=== Section Start ===

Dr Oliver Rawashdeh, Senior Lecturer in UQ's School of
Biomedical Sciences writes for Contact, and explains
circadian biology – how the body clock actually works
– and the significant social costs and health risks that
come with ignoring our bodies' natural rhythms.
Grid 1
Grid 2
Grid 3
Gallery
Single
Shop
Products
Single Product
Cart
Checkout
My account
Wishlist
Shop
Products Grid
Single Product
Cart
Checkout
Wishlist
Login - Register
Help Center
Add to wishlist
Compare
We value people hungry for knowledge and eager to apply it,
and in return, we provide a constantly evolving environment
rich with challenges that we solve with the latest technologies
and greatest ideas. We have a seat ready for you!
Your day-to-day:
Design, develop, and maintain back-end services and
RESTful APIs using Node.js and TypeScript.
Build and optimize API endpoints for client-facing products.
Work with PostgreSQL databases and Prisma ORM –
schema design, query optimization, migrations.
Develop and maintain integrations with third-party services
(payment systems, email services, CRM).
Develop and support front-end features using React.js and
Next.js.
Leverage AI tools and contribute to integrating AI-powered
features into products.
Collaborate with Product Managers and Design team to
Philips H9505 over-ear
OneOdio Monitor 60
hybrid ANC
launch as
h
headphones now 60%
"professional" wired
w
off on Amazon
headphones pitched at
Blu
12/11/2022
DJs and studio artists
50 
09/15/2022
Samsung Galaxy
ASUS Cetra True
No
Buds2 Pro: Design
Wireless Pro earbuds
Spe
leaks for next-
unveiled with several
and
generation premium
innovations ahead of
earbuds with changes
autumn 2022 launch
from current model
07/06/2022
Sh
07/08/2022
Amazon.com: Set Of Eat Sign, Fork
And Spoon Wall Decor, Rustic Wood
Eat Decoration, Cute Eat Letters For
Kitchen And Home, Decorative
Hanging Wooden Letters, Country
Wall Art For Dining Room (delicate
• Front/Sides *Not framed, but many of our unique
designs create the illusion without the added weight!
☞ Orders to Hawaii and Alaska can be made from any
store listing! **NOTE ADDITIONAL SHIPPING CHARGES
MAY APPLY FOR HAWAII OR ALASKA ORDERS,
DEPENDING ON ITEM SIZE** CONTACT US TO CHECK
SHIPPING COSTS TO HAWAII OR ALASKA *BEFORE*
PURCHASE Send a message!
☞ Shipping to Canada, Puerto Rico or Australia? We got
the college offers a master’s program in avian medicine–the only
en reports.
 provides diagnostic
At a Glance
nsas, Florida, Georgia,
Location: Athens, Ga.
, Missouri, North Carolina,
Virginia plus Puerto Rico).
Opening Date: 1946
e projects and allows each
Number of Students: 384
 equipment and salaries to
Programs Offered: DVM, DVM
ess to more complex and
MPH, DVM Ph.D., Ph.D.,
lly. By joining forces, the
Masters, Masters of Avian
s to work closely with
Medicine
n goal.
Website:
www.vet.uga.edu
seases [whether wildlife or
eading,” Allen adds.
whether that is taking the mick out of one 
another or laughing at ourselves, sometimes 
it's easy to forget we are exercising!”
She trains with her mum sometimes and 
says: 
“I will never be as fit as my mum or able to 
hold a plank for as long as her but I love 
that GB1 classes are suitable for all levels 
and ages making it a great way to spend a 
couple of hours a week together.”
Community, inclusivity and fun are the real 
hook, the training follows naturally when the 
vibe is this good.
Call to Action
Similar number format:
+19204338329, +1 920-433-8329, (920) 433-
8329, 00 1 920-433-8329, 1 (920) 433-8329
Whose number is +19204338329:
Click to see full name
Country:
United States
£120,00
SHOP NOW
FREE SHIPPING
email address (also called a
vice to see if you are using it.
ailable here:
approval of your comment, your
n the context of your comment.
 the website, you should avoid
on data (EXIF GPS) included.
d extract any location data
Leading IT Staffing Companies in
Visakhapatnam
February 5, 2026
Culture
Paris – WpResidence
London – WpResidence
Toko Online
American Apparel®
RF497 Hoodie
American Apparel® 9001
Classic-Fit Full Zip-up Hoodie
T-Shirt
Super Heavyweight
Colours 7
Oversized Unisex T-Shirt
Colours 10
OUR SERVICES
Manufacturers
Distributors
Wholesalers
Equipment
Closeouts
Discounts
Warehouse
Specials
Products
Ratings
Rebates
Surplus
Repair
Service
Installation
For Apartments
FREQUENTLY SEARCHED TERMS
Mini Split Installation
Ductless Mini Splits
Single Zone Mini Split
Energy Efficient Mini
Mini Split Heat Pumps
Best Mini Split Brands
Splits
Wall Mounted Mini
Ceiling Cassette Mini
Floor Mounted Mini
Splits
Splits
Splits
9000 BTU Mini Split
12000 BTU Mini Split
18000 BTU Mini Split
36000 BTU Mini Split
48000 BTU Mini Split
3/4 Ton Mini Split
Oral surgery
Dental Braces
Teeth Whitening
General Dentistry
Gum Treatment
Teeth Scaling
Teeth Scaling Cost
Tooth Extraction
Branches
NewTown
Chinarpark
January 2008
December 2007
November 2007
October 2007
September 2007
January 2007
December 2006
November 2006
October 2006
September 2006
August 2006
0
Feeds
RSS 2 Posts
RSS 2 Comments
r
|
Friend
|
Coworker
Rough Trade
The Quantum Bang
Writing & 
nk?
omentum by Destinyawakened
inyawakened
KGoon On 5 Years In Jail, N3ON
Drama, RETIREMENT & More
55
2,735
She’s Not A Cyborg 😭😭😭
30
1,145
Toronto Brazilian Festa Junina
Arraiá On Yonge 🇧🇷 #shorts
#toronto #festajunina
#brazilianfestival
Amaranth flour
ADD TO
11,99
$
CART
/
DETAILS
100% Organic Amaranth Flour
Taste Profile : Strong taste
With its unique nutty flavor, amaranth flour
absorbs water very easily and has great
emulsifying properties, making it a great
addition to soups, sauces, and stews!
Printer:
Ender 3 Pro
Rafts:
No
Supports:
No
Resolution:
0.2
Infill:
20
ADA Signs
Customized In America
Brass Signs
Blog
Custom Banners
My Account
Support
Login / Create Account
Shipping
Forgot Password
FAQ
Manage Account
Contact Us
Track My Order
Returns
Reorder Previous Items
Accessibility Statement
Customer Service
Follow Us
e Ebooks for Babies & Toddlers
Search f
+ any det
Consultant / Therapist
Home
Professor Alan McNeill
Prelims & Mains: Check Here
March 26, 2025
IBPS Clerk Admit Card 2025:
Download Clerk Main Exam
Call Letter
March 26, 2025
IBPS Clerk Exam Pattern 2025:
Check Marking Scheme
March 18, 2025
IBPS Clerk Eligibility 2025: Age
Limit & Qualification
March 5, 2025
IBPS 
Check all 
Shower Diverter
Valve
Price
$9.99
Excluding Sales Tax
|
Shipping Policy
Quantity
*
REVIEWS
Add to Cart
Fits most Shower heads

=== Section End ===

What is expected ->
Once you have read through the entries, say how many of their lines include the string "Single" and give nothing but that number.

Solution for this exercise ->
4